What it teaches: End-to-end multi-agent science loop: ideate → code → experiment → write → peer-review. Sakana AI's research implementation of "AI writes a full ML paper."

Best for: Researchers who want to see "what does a swarm of agents running a full research lifecycle look like." Architecture reference, not a production tool.

Notes: Outputs are demo-level (not field-ready), ML/CS-domain bias. License is a custom source-available term (with a manuscript-disclosure clause) — read the LICENSE file before use.


Still missing: actively-maintained peer-review automation, conference-review pipelines. If you've built or know of one, please open a PR.

Required Reading

  1. The Effortless Academic — Claude Code beginner guides
  2. Pedro Sant'Anna — Researcher setup guide

Workflows to Master

The biggest mistake researchers make with AI is opening ChatGPT only when they get stuck. The key is making AI a daily tool by setting a cadence. The 7 workflows below are ordered by usage frequency and are routines the maintainer actually runs, not hypotheticals.

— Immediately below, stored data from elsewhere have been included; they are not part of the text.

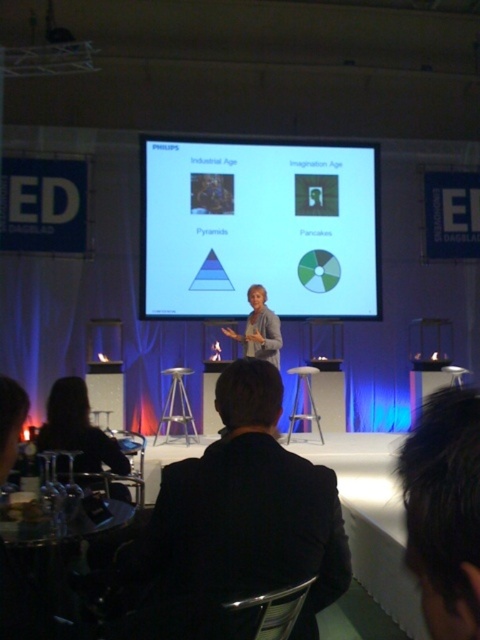
Question: Which is farther from the silver metallic stool at center?

Choices:
 (A) white glossy projection screen at center
 (B) silhouette hair at lower left
 (C) metallic stool at center
 (D) black suit at center

Answer: (D)

Question: Is black suit at center thinner than silhouette hair at lower left?

Choices:
 (A) no
 (B) yes

Answer: (A)

Question: Is silhouette hair at lower left bigger than silver metallic stool at center?

Choices:
 (A) yes
 (B) no

Answer: (B)

Question: Can you confirm if black suit at center is positioned below silhouette hair at lower left?

Choices:
 (A) no
 (B) yes

Answer: (A)

Question: Estimate the real-world distances between objects in this image. Which object is farther from the black suit at center?

Choices:
 (A) silhouette hair at lower left
 (B) white glossy projection screen at center
 (C) light beige blazer at center

Answer: (B)

Question: Which point appears farthest from the camera in this image?

Choices:
 (A) (121, 486)
 (B) (171, 380)
 (C) (288, 436)

Answer: (B)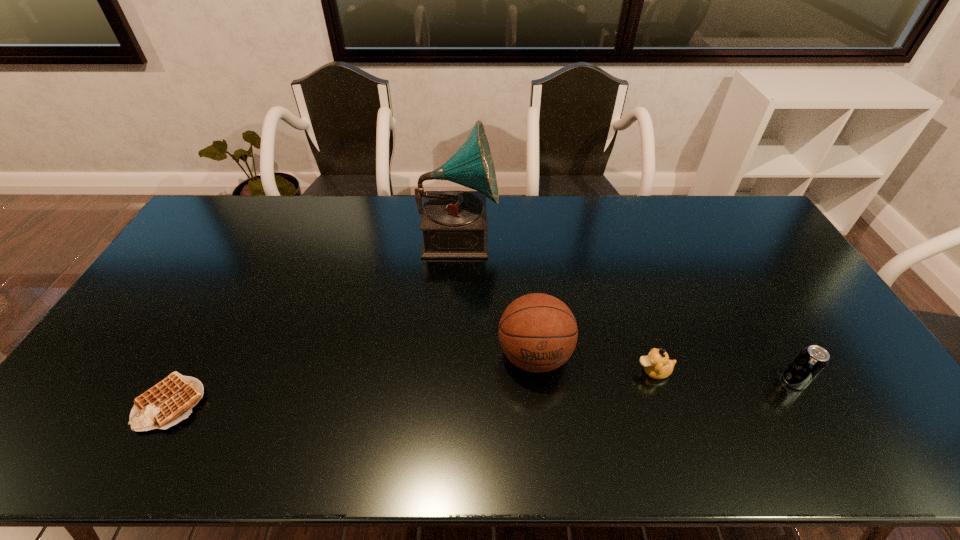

Frequency Workflow How to run it (≤ 3 steps) Recommended tools Best for
Daily Literature inbox triage (1) Put yesterday's papers into paper-qa
(2) Extract claims + a 4-5 line summary
(3) Move notes into Zotero / Obsidian
paper-qa + zotero-gpt All researchers
Daily Writing sprint (25 min) (1) Give one paragraph to Claude.ai
(2) Run banned-word + figure-text audit
(3) Merge the revision into the main draft
Claude.ai + academic-writing-skills Paper-writing stage
Weekly Cross-paper synthesis (1) Feed 5-10 PDFs to Gemini
(2) Ask where the papers disagree
(3) Turn the answer into a 1-page brief
gemini-delegate (1M context) Computational researchers
Weekly Zotero cleanup (1) Mark unread / read
(2) Retag items
(3) Pull out PDFs that should be archived
zotero-skills or zotero-gpt All researchers
Monthly Research progress brief (1) Pull recent notes from Obsidian + Zotero + NotebookLM
(2) Summarize 5 progress points
(3) Send to your advisor
research-hub People using all 3 tools
Per paper Final pre-submission audit (1) banned-word audit
(2) figure-text coupling check
(3) submission checklist
academic-writing-skills Final week before submission
Per paper Multi-agent peer review (1) Claude reviews logic / argument
(2) Codex checks code / table numbers
(3) Gemini reviews prose / clarity
codex-delegate + gemini-delegate Pre-submission second opinion

💡 Starter playbook: run the daily inbox triage and writing sprint for one month first. Add advanced workflows only after the habit sticks.

Tier Recommendations

Researchers do not need to install Claude Code on day one. This is the recommended progression:

Tier Tools Best for Learning cost
Tier 0 Claude.ai web + NotebookLM Non-programming researchers, humanities / social sciences, clinical research 0 (browser skills are enough)
Tier 1 Claude Desktop + Zotero MCP / Obsidian MCP Researchers already using Zotero / Obsidian Half-day setup
Tier 2 Claude Code + ai-research-skills Computational researchers who mostly write / edit code 1-2 days to get started
Tier 3 Claude Code + codex-delegate + gemini-delegate + research-hub People building a multi-LLM research pipeline across multiple tools 1 week setup + ongoing tuning

Most researchers can stop at Tier 1-2. Tier 3 is worth it only when you have a lot of repeated workflows, such as running the same paper synthesis every week.